159:現場・現物主義

 

この言葉は、製造業では事あるごとにたたきこまれるが、なにも製造業に限ったことではない。

結論を言ってしまえば、すべての問題解決が遅れたり、解決レベルが低かったりする原因は、机上の議論で対策が設計されることが大半で、それはまさに現場・現物主義の徹底が図られていないことからきている。

 

アメリカでは基礎研究は大事であって、我慢が必要であるとの認識がある反面、製造に対しては我慢が足りないという。これに対して日本は反対である。基礎研究は大事であるといいながら、我慢が足りない。しかし製造に対しては、現場で我慢強い改善が繰り返される。

 

すべてとは言わないが、蒸着テープの事業化の経験をした時に、アメリカに生産拠点を構えて巨額の投資をした会社の責任者に、「篠原さんのような博士が現場に入って、細かな指示をしているようでは、当社がたちまちシェアを取ってしまいますよ。テープなどは、マニュアルさえしっかり作っておけば、目をつぶってもできてくるものですから」と言われた。このことを思い起こしても、製造に対する日米の考え方の差は理解できる気がする。
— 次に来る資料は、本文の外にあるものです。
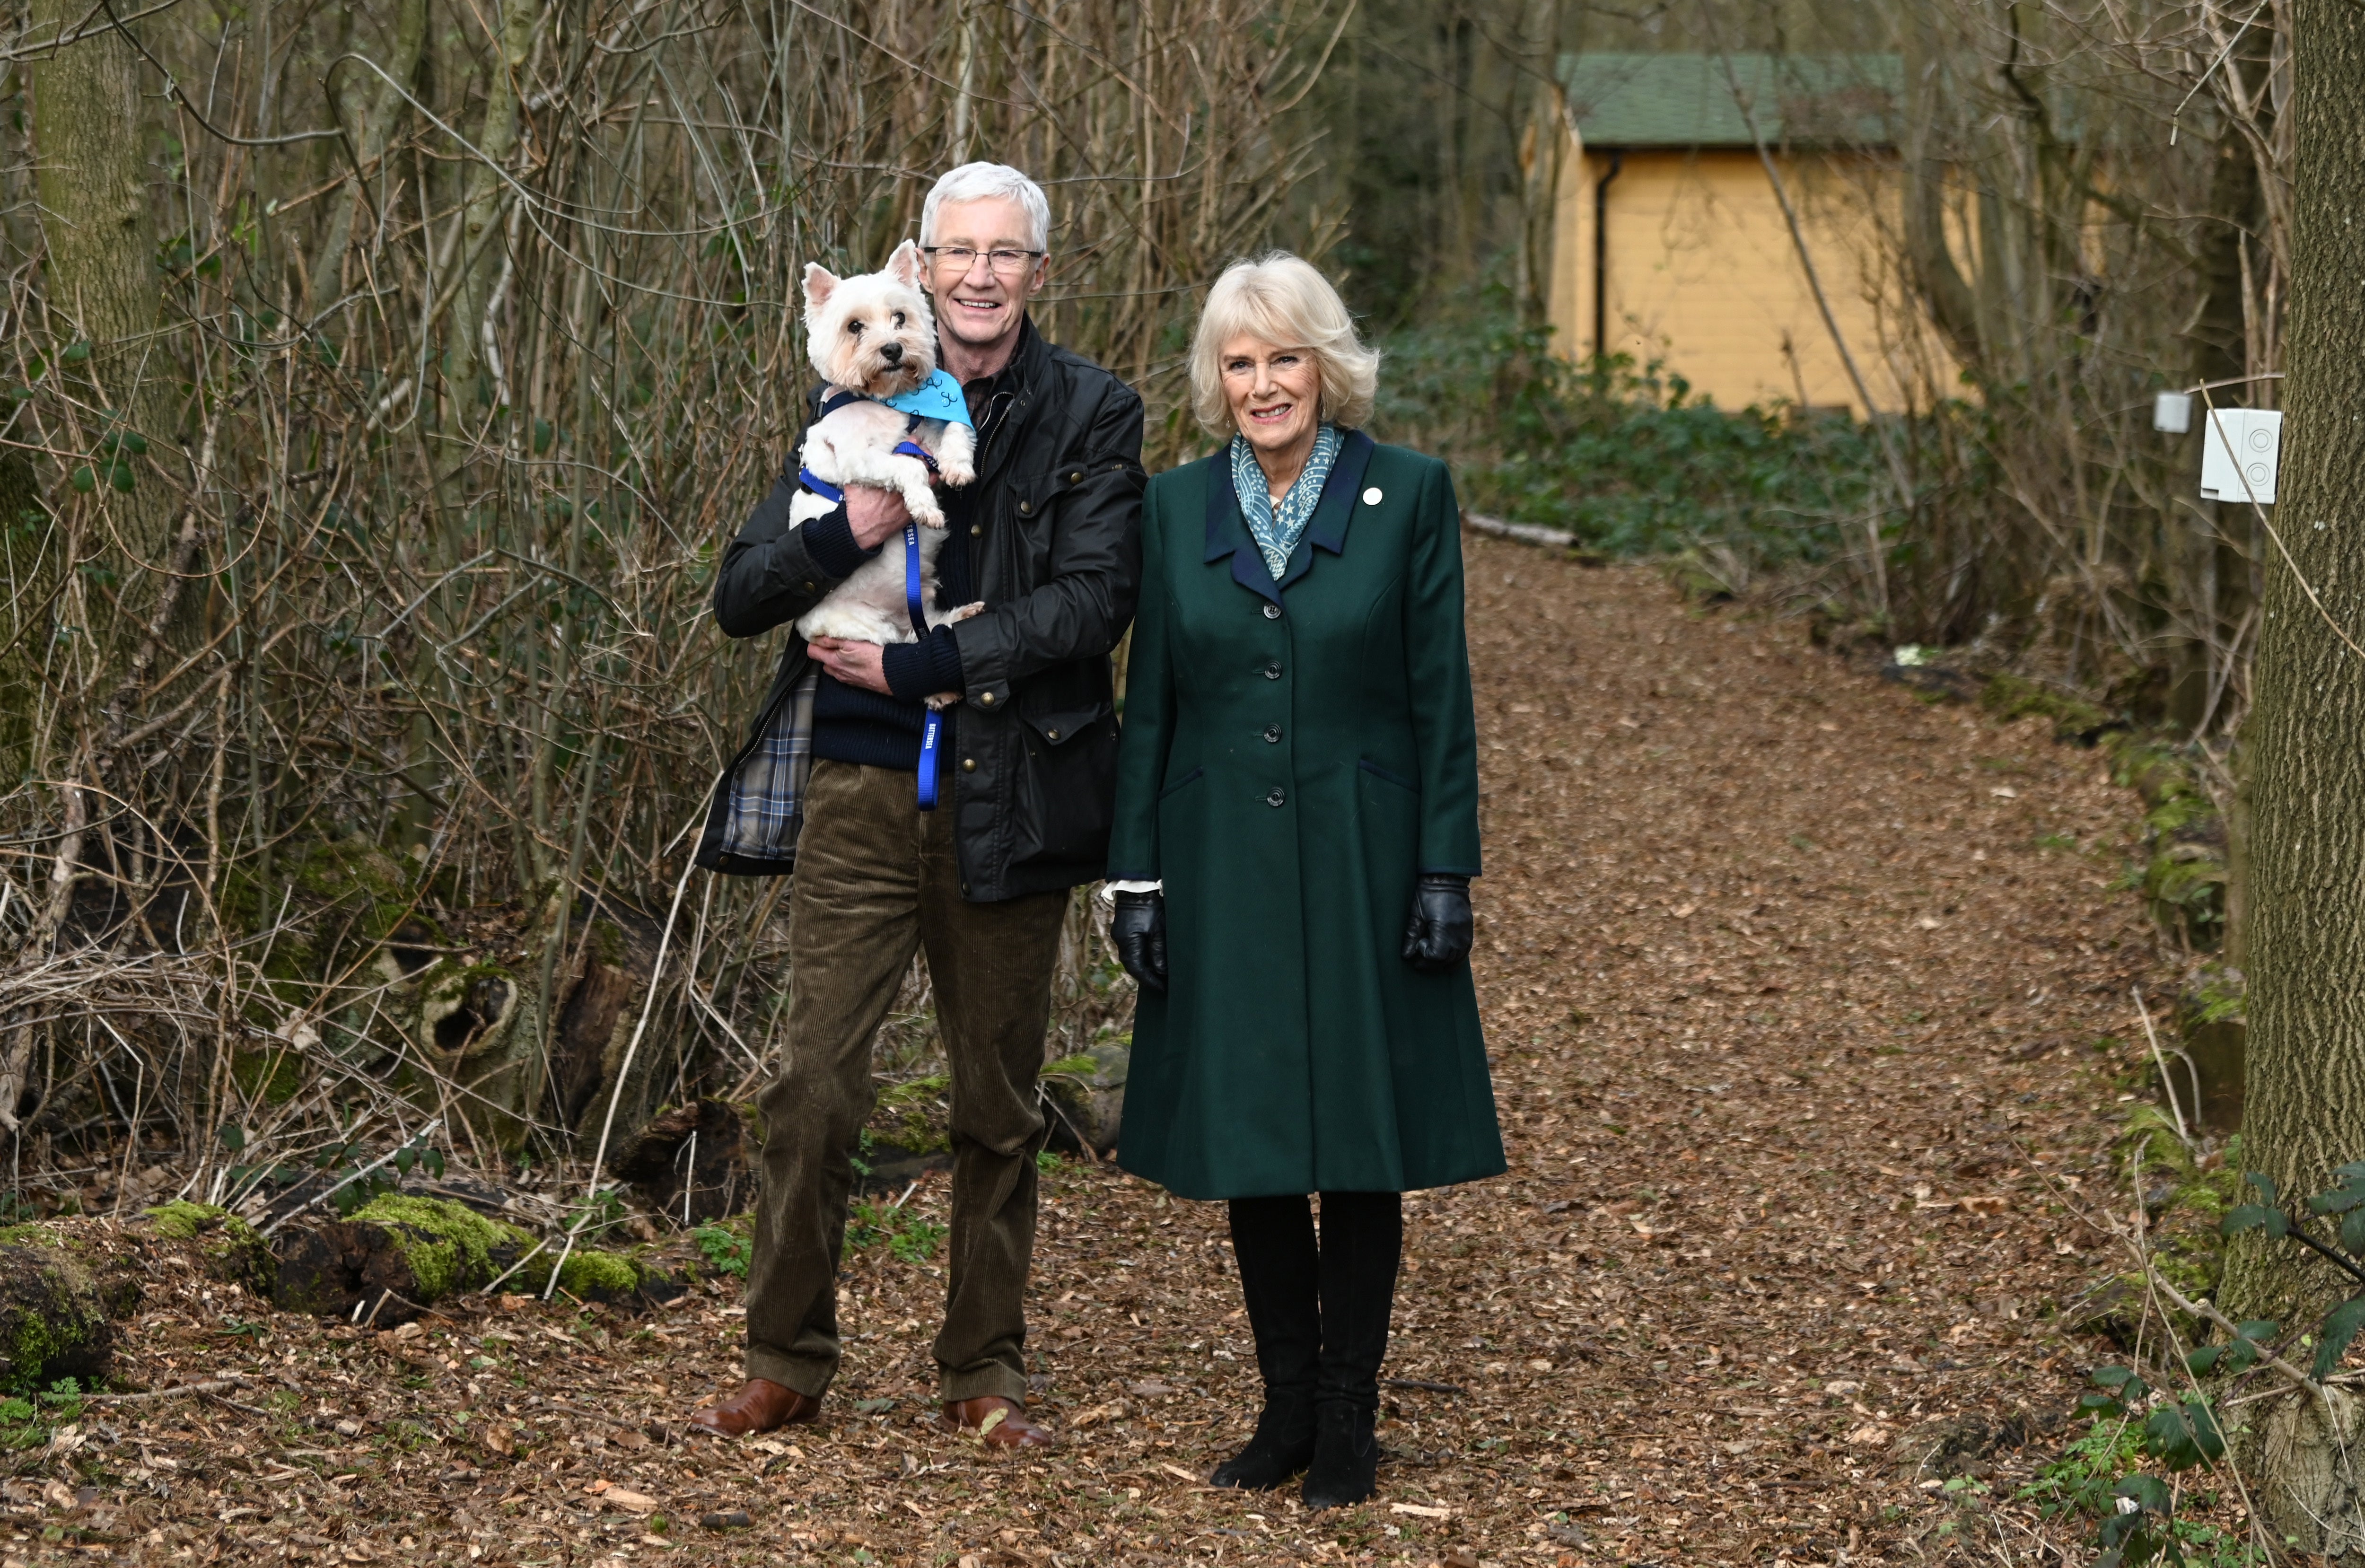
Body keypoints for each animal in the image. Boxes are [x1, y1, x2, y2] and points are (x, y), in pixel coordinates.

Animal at [795, 237, 979, 648]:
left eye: (900, 318)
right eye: (855, 327)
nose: (893, 349)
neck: (888, 398)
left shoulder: (925, 434)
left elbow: (955, 429)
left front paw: (959, 466)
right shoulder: (859, 459)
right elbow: (907, 465)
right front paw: (926, 507)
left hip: (919, 611)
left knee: (932, 627)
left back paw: (965, 614)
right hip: (864, 628)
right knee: (902, 645)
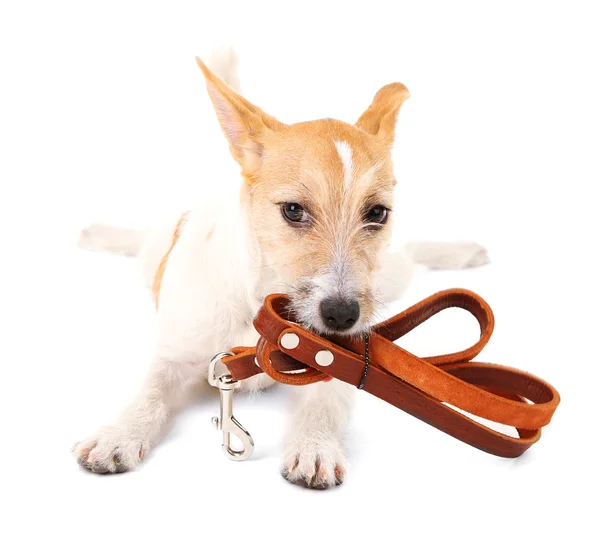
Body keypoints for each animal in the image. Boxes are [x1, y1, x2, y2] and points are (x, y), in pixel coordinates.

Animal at [74, 47, 488, 490]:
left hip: (388, 277)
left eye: (377, 213)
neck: (260, 302)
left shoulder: (331, 361)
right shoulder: (176, 353)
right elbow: (149, 392)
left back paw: (462, 252)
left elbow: (324, 404)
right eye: (292, 210)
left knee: (409, 255)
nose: (342, 316)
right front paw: (119, 434)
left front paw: (314, 446)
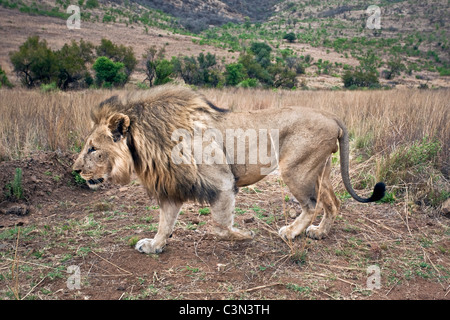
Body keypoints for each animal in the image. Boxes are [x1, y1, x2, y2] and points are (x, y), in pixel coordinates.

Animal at [72, 84, 384, 254]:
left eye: (92, 148)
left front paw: (245, 236)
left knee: (310, 204)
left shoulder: (221, 182)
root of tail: (331, 115)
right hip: (320, 171)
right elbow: (165, 223)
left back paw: (291, 232)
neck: (145, 143)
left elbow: (221, 226)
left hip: (296, 171)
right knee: (333, 203)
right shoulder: (173, 187)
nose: (75, 171)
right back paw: (319, 233)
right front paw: (154, 246)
基礎研究に対しては現場の経験がないので、あまり大胆なことは言えないが、想像するに、政策立案や、制度設計する立場の人が、現場感覚が十分とまで言わないまでも、日本よりはだいぶ現場に近いということなのではなかろうか?

 

浜松で産官学連携のシンポジウムがあった時に、国会議員(小泉チルドレンの女性議員)や静岡県知事の挨拶があった後、 浜松ホトニクスの会長兼社長の晝馬氏が、基調講演の冒頭皮肉たっぷりに、「国会議員も、知事ももういなくなって、何が・・・・・・」と伝わらない(?)苦言を呈していた。

 

ああいった場で、議員や知事があいさつすることに何ほどの意味があるのか、正直言ってわからない。超がつくくらい忙しいのだから、一言いって、おつきの人とさっと消え、次々とスケジュールに追われるのであろう。それほどなのにあいさつに来たのだからありがたく思えということかもしれないが、こんなことを繰り返しても現場との距離が縮むとはとても思えない。

 

賢い人が多いから、キーワードを外すことはないが、現場発のメッセージだと感心させられることはあまりないのは寂しい限りである。

 

太平洋を越えて大津波が日本を襲ったような状況である。トヨタに始まり、ここ23か月で大幅な赤字の連鎖は止まらない。トヨタの内定した新社長が「原点に返り、最も現場に近い社長を目指す」との決意に期待がふくらむ。